We call on HMRA to respond to the following questions which are concerned with achieving a balance of the impacts of holding V8 racing at the SOP site. In relation to all of the above, we seek clarification on a number of critical issues:

What safeguards, both financial and physical, are there for the restoration of the lost elements and amenity?
What are the interim measures to be put in place over the periods between events?

What measures are being taken to minimise impacts on the public domain and the accessibility to this major public place?
How is the interaction with other major public facilities (such as the Aquatic Centre) and events being managed?

HMRA and V8 motor racing, as a sport, should be improving its image and implementing strategies to promote its sustainability. Association with the Sydney Olympic Park site should offer opportunities in this area, rather than reduce the sustainability profile of SOP. What are the HRMA’S commitments to align with a “Healthy Cities Programme” in the creation of a sustainable place both during and following the “V8” tenure? (A healthy city is one that is continually creating and improving the physical and social environments and expanding the community resources that enable people to mutually support each other in performing all the functions of life and in developing to their maximum potential.)

Promotion of The Four Pillars of Sustainability’(Environmental/economic/social/corporate)  –
is central to AILA’s advocacy role.

We see a great opportunity for the major participants of the V8 event – HRMA, Ford and Holden to become outstanding corporate citizens by implementing a more than just compensatory replacement of trees. What other initiatives have been committed to over the 5 year tenure that will continue to promote the brands of SOP, HMRA, Ford and Holden?

The visual, cultural and environmental impact of removing vast quantities (rumoured to be up to 900) mature trees cannot be mitigated by replacement planting with less mature species. It is critical to the character of the place to retain the established form and height of the street trees. Removal of mature trees and replacement with less mature species will reduce shade to hard surfaces and increase the amount of heat generated by the bitumen surfaces under the hot summer sun (Urban Heat Island effect). Also, less mature tree species will not necessarily provide a suitable habitat replacement. What are HRMA’s commitments to replacement of the trees currently being removed from the V8 site?

We recommend that any compensatory plantings occur immediately, promoting the establishment of a replacement habitat as soon as possible, and leaving only the replacement trees to be planted at the end of the five year contract. We further require the removal, replacement and compensation of existing trees to be carried out through approved sustainable methods.

Has HMRA conducted a carbon calculation of the project?  And, if so, what is the plan for off-setting the impact of adding to Sydney’s carbon footprint?  By removing trees which are entering intermediate maturity and are capturing carbon and reducing airborne pollutants on the streets, as well as producing CO2 in their race there will be a significant increase in unprocessed carbon emissions.

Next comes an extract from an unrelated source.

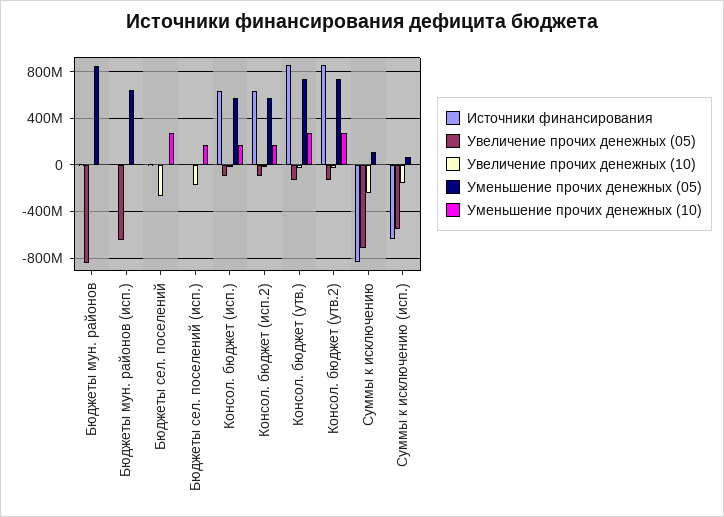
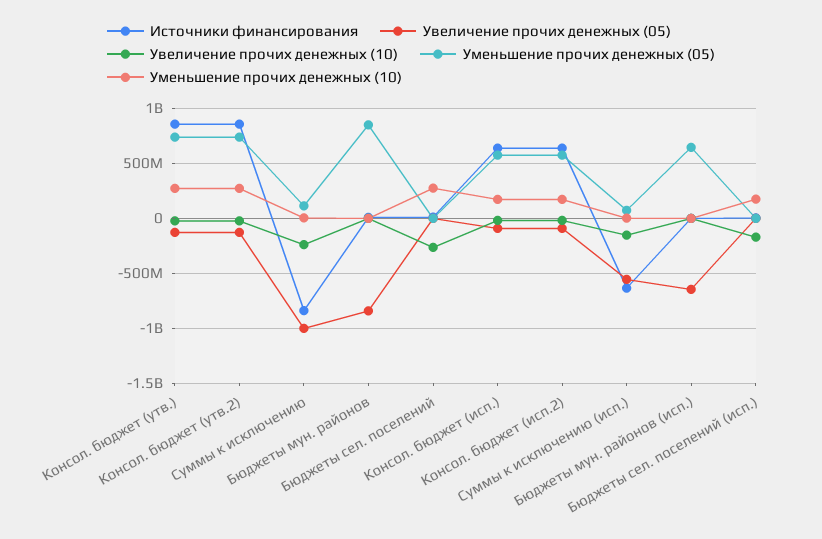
Увеличение прочих денежных (05), Суммы к исключению: -700000000 -> -1000000000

We believe that SOP is one of the major public assets for all the citizens of the State of NSW. It is a place of design and environmental leadership, a place for events and celebration for all. Therefore it is imperative that this place be managed in the widest possible public interest, in a transparent and inclusive manner. AILA is concerned that the proposed V8 events will imperil this highly valued place, and that all due care and scrutiny is needed to safeguard the long-term interests of the citizens.

The AILA looks forward to the response from HMRA on these issues.